Emilio López

Personal information
- Full name: Emilio Manuel López Fernández
- Date of birth: 9 July 1965 (age 59)
- Place of birth: Vigo, Spain
- Height: 1.77 m (5 ft 9+1⁄2 in)

Youth career
- Celta

Senior career*
- Years: Team / Apps / (Gls)
- 1987–1989: Gran Peña
- 1988–1989: → Arosa (loan)
- 1989–1993: Celta / 0 / (0)
- 1993–1994: Figueres / 37 / (0)
- 1994–1995: Badajoz / 15 / (0)
- 1995–1996: Leganés / 38 / (0)
- 1996–1999: Badajoz / 117 / (0)
- 1999–2000: Osasuna / 19 / (0)
- 2000–2001: Jaén / 28 / (0)
- 2001–2003: Hércules / 30 / (0)
- Total:  / 247 / (0)

= Emilio López (Spanish footballer) =

Spanish footballer

Emilio Manuel López Fernández (born 9 July 1965), simply known as Emilio López, is a Spanish retired footballer who played as a goalkeeper, and a current coach.

==Playing career==
Born in Vigo, Galicia, Emilio was a Celta de Vigo youth graduate. After representing Gran Peña FC (the reserve team) and Arosa SC, he was promoted to the former's main squad in La Liga in 1989.

Emilio was subsequently third-choice during his four seasons at the club, and signed for UE Figueres in 1993 without making a single appearance. After appearing regularly he moved to Segunda División's CD Badajoz in the 1994 summer, and made his debut in the competition on 27 November 1994 by starting in a 1–0 home win against RCD Mallorca.

In 1995 Emilio joined CD Leganés, also in the second level. After being an everpresent fixture in his first and only campaign he returned to Badajoz, winning the Ricardo Zamora Trophy in 1997.

In June 1999, Emilio moved to CA Osasuna. After achieving promotion to the top division he signed with Real Jaén, also in the second division.

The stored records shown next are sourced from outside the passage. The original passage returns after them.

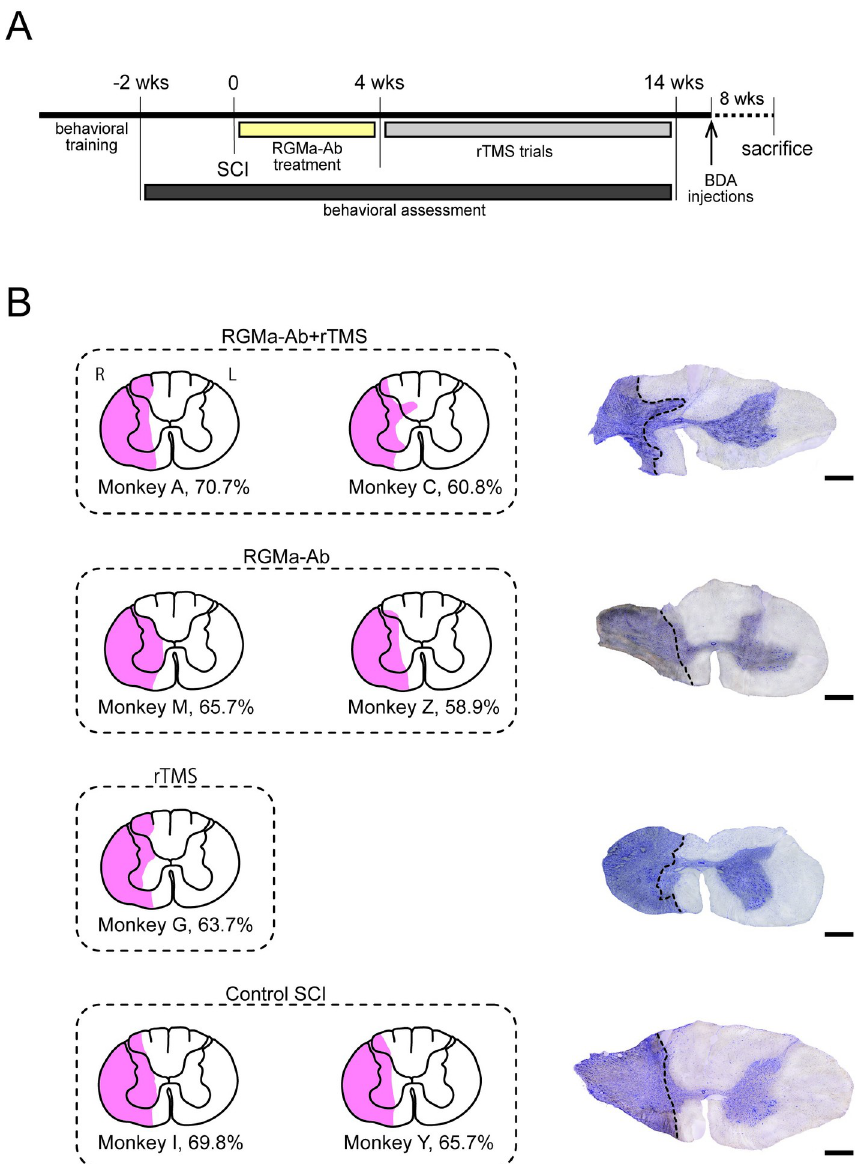
Fig 1. Experimental design and extent of SCI lesions. (A) Experimental design. According to a modified Brinkman board test, dexterous motor behavior was assessed over a total of 16 weeks (wks) before and after SCI (2 and 14 weeks, respectively). Treatment with anti-RGMa antibody (RGMa-Ab) was started concurrently with the SCI surgery and continued for four weeks. Following the antibody treatment, rTMS trials over the forelimb region of the MI were performed for a total of approximately 10 weeks. Then, BDA injections into the contralesional MI were made about eight weeks before sacrifice. (B) Extent of SCI lesions (in pink) overlaid on a template transverse section. Lesions were made unilaterally at the border between the C6 and the C7 level to involve largely the lateral sector of the cervical cord. Monkeys A and C with both the antibody treatment and rTMS (RGMa-Ab+rTMS), monkeys M and Z with the antibody treatment alone (RGMa-Ab), monkey G with rTMS alone (rTMS), and monkeys I and Y without either the antibody treatment or rTMS (Control SCI). Each percentage represents the ratio of the lesioned area to the total area of a hemi-transverse section. Note that there is no marked difference in the extent of SCI lesions (58.9–70.7%) across the seven monkeys. L, left; R, right. On the right side, photomicrographs of representative sections Nissl-stained with Cresyl violet taken from monkeys C, Z, G, and Y. Scale bars, 1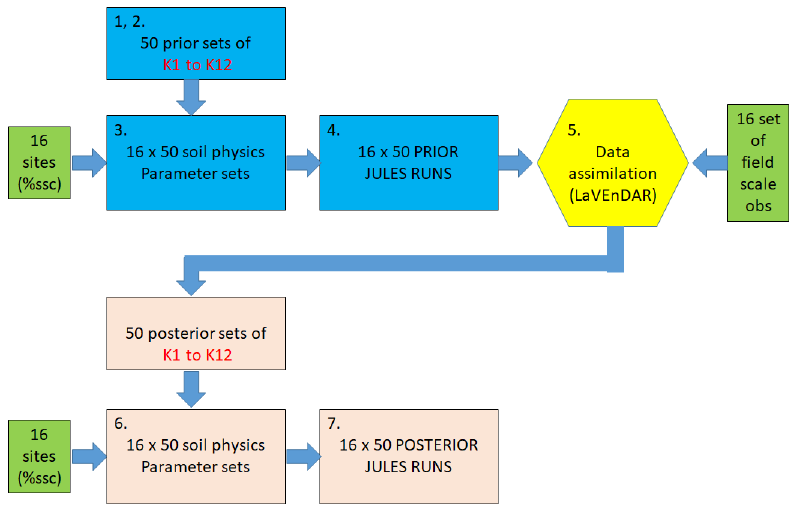
Figure 2. Schematic showing data assimilation experimental design; %ssc refers to site-specific fractions of sand, silt, and clay in the soil. In this study, only observations from 2017 (at each site) were used in the assimilation algorithm.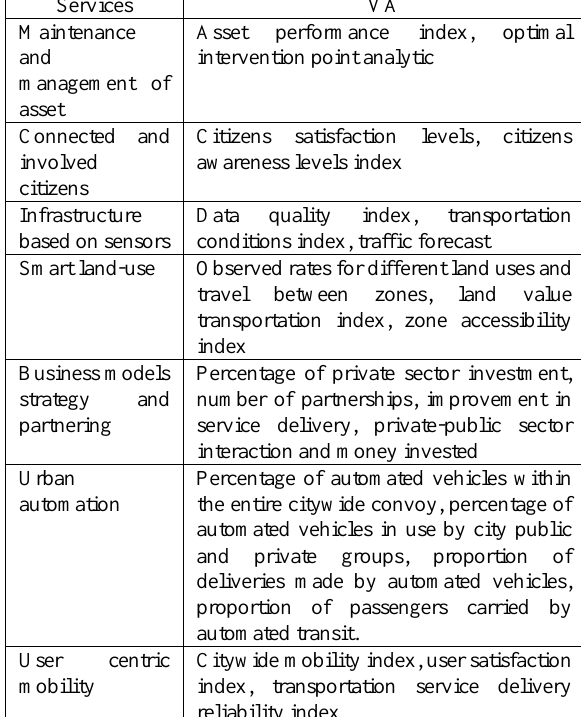
Table 3. Available services in the smart cities and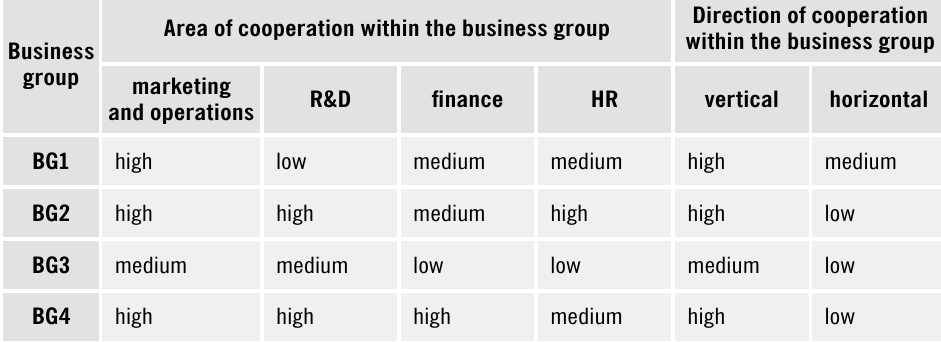
Table 1. Cross-case comparison of cooperation within business groups Area of cooperation within the business group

Emilio retired with Hércules CF in 2003, aged 37.

==Post-playing career==
Shortly after his retirement Emilio returned to his first club Celta, being appointed goalkeeper coach. In 2012, he joined Getafe CF B in the same role, and was promoted to the main squad in March 2014 after the arrival of Cosmin Contra.